5.                  De beoordeling

5.1              Het College acht de klacht ongegrond aangezien beklaagde ten tijde van de ophoging van de dosering van de Acemap niet in de kliniek aanwezig was en hier ook niet anderszins bij was betrokken. Zij is als gz-psycholoog niet eens bevoegd dergelijke ophoging voor te schrijven. Ook los daarvan is het het College niet duidelijk waar het klachtwaardig handelen in zou zitten, gezien het feit dat klager de Acemap op 25 januari 2019 op eigen verzoek, zonder drang of dwang heeft ingenomen.

5.2              Om bovenstaande redenen zal de klacht zonder nader onderzoek kennelijk ongegrond worden verklaard.

6.                  De beslissing

Het Regionaal Tuchtcollege voor de Gezondheidszorg te Den Haag beslist als volgt:

verklaart de klacht kennelijk ongegrond.

Deze beslissing is gegeven op 24 december 2019 door  M.M. van ’t Nedereind, voorzitter, E.M. Deen, lid-jurist, C.H.J.A.M. van de Vijfeijken, E.S.J. Roorda en N.A.M. Perquin, leden-beroepsgenoten, bijgestaan door T.C. Brand, secretaris.

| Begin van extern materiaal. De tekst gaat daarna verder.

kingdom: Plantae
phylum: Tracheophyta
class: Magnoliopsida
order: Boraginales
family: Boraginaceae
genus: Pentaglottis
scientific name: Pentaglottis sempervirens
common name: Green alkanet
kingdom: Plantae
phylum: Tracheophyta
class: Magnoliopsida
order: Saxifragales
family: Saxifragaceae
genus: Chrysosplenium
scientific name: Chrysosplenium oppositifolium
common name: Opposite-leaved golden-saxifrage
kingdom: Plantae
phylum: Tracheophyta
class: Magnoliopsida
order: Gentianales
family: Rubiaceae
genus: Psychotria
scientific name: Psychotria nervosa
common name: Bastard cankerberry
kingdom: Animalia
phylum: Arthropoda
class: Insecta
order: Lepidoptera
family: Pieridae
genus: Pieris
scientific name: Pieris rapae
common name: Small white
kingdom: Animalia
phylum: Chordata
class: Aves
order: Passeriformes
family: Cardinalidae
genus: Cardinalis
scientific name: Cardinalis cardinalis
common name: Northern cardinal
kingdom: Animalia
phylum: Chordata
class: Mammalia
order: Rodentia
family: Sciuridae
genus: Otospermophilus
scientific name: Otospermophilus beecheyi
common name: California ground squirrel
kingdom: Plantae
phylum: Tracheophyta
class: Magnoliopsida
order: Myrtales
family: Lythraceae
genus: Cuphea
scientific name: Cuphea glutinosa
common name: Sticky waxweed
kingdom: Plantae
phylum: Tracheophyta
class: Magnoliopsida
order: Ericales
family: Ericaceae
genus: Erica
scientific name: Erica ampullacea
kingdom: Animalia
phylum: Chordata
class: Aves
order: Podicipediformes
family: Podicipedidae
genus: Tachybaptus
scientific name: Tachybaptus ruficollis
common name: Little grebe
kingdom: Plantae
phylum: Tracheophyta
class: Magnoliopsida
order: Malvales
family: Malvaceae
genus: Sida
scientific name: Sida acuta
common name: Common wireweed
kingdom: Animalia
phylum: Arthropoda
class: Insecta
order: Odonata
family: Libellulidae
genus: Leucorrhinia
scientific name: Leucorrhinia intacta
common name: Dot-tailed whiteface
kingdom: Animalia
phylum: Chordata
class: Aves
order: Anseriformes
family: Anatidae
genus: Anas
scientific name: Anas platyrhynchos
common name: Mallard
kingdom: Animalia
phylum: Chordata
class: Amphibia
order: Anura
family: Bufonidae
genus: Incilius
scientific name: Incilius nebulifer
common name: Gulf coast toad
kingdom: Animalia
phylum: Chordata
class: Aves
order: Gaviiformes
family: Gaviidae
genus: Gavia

voorzitter                                                                                           secretaris

Tegen deze beslissing kan in de volgende gevallen schriftelijk beroep worden ingesteld bij het Centraal Tuchtcollege voor de Gezondheidszorg:

a.       Heeft u de klacht ingediend? Dan kunt u in beroep als

- het college u of uw klacht geheel of gedeeltelijk niet-ontvankelijk heeft verklaard of

- als de klacht geheel of gedeeltelijk ongegrond is verklaard.

Bij een gedeeltelijke niet-ontvankelijkverklaring of een gedeeltelijke ongegrondverklaring kan uw beroep alleen betrekking hebben op dat deel van de beslissing.

b.      Is de klacht tegen u gericht? Dan kunt u altijd in beroep.

c.       Ook de inspecteur van de Inspectie Gezondheidszorg en Jeugd kan beroep instellen.

U moet het beroepschrift richten aan het Centraal Tuchtcollege voor de Gezondheidszorg, maar opsturen naar de secretaris van het Regionaal Tuchtcollege voor de Gezondheidszorg te Den Haag. Daar moet het zijn ontvangen binnen zes weken nadat de beslissing aan u is verstuurd.

Als u beroep instelt, moet u € 50,- griffierecht betalen aan het Centraal Tuchtcollege voor de Gezondheidszorg. U ontvangt hierover bericht. Als u geheel of gedeeltelijk in het gelijk wordt gesteld, wordt het griffierecht aan u terugbetaald.